CMA CGM is set to blank 23 North Europe-Asia sailings from now until 2 June, after last week announcing three further deepsea sailings in the middle of this month had been cancelled, due to recent demand slowdown in the context of the coronavirus situation.
This month alone, 15 eastbound sailings will not take place as scheduled, and the line said the cancellations were affecting its north-south services that relay cargo across Mediterranean hubs.
Please note that these blank sailings also affect space on our Med, North Africa, East Africa, Middle East, Oceania and India subcontinent trades, it said.
As a result, it has today introduced an emergency space surcharge of 50 per 20ft and 100 per 40ft for all shipments from North Europe, UK and Scandinavian ports to all Mediterranean and North African ports.
The Loadstar understands that the French carrier has now declared the situation as a force majeure, and that the strategy of blanking sailings would likely continue for the foreseeable future, pending the return to normalcy of trade with China, Chinese production facilities and other countries impacted by the outbreak.
Meanwhile, the build-up of reefer boxes in Shanghai, appears to have worsened, according to Maersk.
It has expanded its $1,000 per reefer container congestion surcharge to include the neighbouring port of Ningbo, effective immediately, for cargo brought in on non-FMC trades, with a 22 March implementation date for FMC-governed trades.
The plug shortage in Shanghai and Xingang has not improved in the latest weeks and, indeed, it has been worsening also in surrounding ports.

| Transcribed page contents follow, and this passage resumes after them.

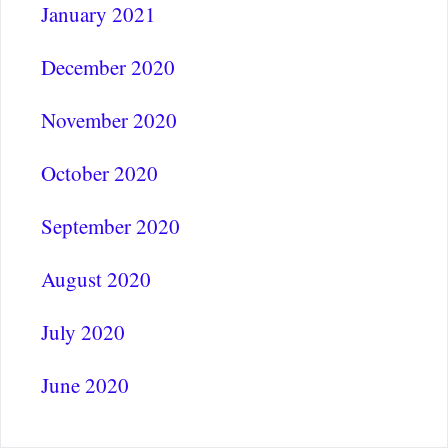
January 2021
December 2020
November 2020
October 2020
September 2020
August 2020
July 2020
June 2020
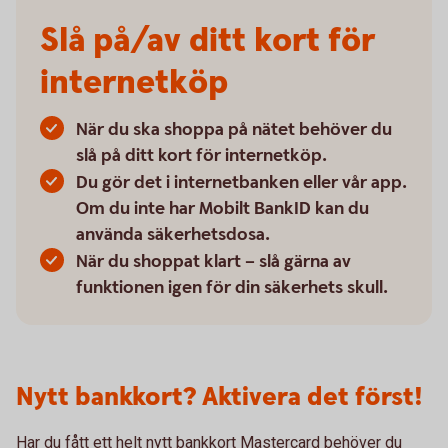
Slå på/av ditt kort för
internetköp
När du ska shoppa på nätet behöver du
slå på ditt kort för internetköp.
Du gör det i internetbanken eller vår app.
Om du inte har Mobilt BankID kan du
använda säkerhetsdosa.
När du shoppat klart – slå gärna av
funktionen igen för din säkerhets skull.
Nytt bankkort? Aktivera det först!
Har du fått ett helt nytt bankkort Mastercard behöver du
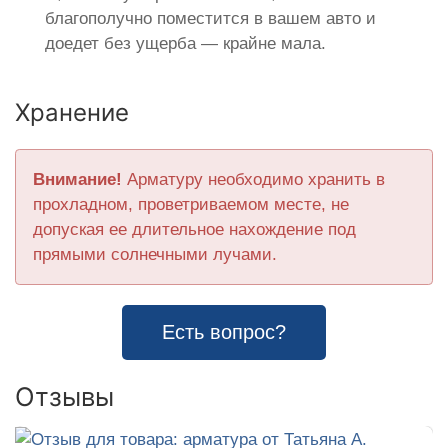
благополучно поместится в вашем авто и
доедет без ущерба — крайне мала.
Хранение
Внимание!
Арматуру необходимо хранить в
прохладном, проветриваемом месте, не
допуская ее длительное нахождение под
прямыми солнечными лучами.
Есть вопрос?
Отзывы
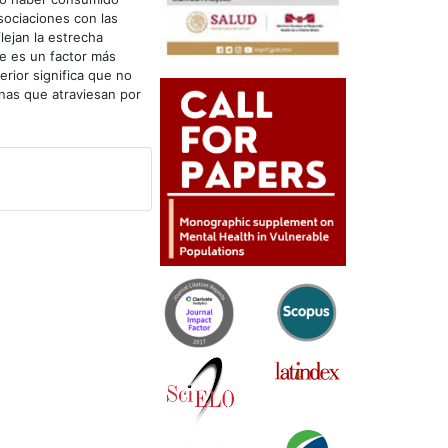
sociaciones con las
lejan la estrecha
te es un factor más
erior significa que no
onas que atraviesan por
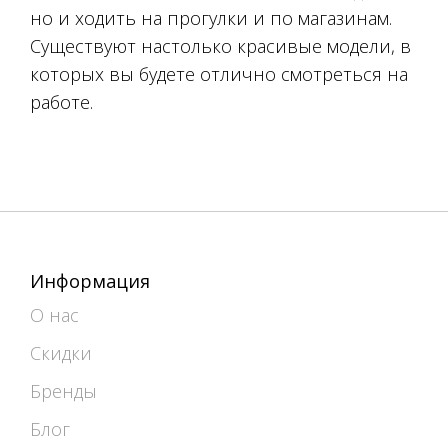
но и ходить на прогулки и по магазинам.
Существуют настолько красивые модели, в
которых вы будете отлично смотреться на
работе.
Информация
О нас
Скидки
Бренды
Блог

For that reason, we will be expanding the scope of the congestion, adding also Ningbo, it said in a customer advisory.
We recommend customers, when possible, to ship to other Chinese destinations or other markets in order to avoid the congested ports. This recommendation is in particular for transit time-sensitive, perishable, chilled commodities with a limited/short shelf-life, eg fruit/vegetables and frozen meat, it added.
The move comes despite a reported decision by Ningbo port to reduce its reefer tariff by 50% until the end of the virus.
Does this mean demand in China for imported items has crashed?
Are these typically raw materials or stuff you would buy?
I think most of them are stuffed with money.
China is in no position for this kind of crisis
they have multiple crises already simmering only to be controlled by the very strong headed nature of the communist government
Remember that probably 70% of the population there would be considered poor and its just wondering what theyre going to eat tomorrow
Couple days with the fact that our wonderful president Donald J Trump has been placing huuuge pressure on them and tariffs as well for about three years now
Maybe it means there’s nobody to unload and transport goods from the ports?
“Maybe it means theres nobody to unload and transport goods from the ports?”
I wish that someone who knows what the article means would chime in on this thread. I think it’s saying that ships aren’t sailing to China because they couldn’t unload?? Or is it something else?